- Theatrical release poster
- Directed by: Erik Nelson
- Produced by: Amy Briamonte
- Edited by: Paul Marengo
- Music by: Mark Leggett
- Production companies: CBS Media Ventures; Creative Differences; Shout! Studios;
- Distributed by: Kino Lorber
- Release date: October 9, 2024 (United States);
- Running time: 108 minutes
- Country: United States
- Language: English

= Daytime Revolution =

2024 documentary film

Daytime Revolution is a 2024 American documentary film directed by Erik Nelson and starring John Lennon and Yoko Ono. The film covers the week in February 1972 when Lennon and Ono co-hosted five editions of the American daytime TV programme The Mike Douglas Show. The programs combined discussions of current affairs and musical performances, with guests including Chuck Berry, George Carlin, Ralph Nader and Jerry Rubin.

== Synopsis ==
The film interleaves restored excerpts from the five episodes, 14–18 February 1972, of The Mike Douglas Show co-hosted with Douglas by John Lennon and Yoko Ono, with newly filmed interviews with some of the participants, and contextual archive news coverage.

== Cast ==

(alphabetical)
- Chuck Berry
- George Carlin
- E.V. Di Massa Jr.
- Mike Douglas
- Chris Iijima
- John Lennon
- Nobuko Miyamoto
- Ralph Nader
- Yoko Ono
- Vivian Reed
- David Rosenboom
- Jerry Rubin
- Gary E. Schwartz
- Bobby Seale
- Hilary Redleaf Stillman
- The Plastic Ono Band with Elephant's Memory
- Yellow Pearl

== Reception ==
In The New York Times Jeannette Catsoulis wrote: "The most shocking takeaway from the movie is how tame it feels. The mood is overwhelmingly congenial and playful, with Ono’s dippier contributions drawing titters from the audience and occasional bafflement from her perpetually gum-chewing husband. ... But for Daytime Revolution to live up to its name and become more than a curious cultural artifact would require a richer historical context, an explanation of why these people mattered and why their views were so feared by the White House. ... The movie’s quiet star is Douglas himself. Whether gently asking a tense Rubin about his upbringing, or helping Ono with her 'box of smiles,' Douglas’s kindness and intellectual curiosity are more compelling than any political argument."
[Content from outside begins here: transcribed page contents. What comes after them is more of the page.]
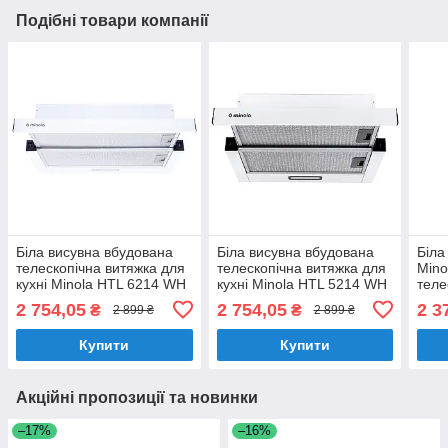
Подібні товари компанії
Біла висувна вбудована
Біла висувна вбудована
Біла
телескопічна витяжка для
телескопічна витяжка для
Mino
кухні Minola HTL 6214 WH
кухні Minola HTL 5214 WH
теле
700 LED. шириною 60 см
700 LED, шириною 50 см
вбуд
2 754,05
2 754,05
2 3
₴
₴
2 899 ₴
2 899 ₴
шир
Купити
Купити
Акційні пропозиції та новинки
–17%
–16%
In The Hollywood Reporter David Rooney wrote: "Attempts to integrate archival news footage of the time – Nixon’s China trip, Vietnam misinformation, marijuana alarmism, school busing protests – could be more seamless, but the footage from the shows is the rightful star. ... This recap of a unique and deeply sincere bid to demystify utopian ideals for the conservative masses using the platform of popular television offers a fascinating glimpse into a very different period in this country’s past."

Bill Kopp wrote in Goldmine: "Nelson is not at all heavy handed in his approach, eschewing a narrator and instead allowing the archival footage to make its own points. Contemporary commentary from the guests and staff adds weight, and makes clear that even in 1972, everyone involved appreciated that something important was happening."

== Home media ==
The film was released on Blu-Ray by Kino Lorber in 2024.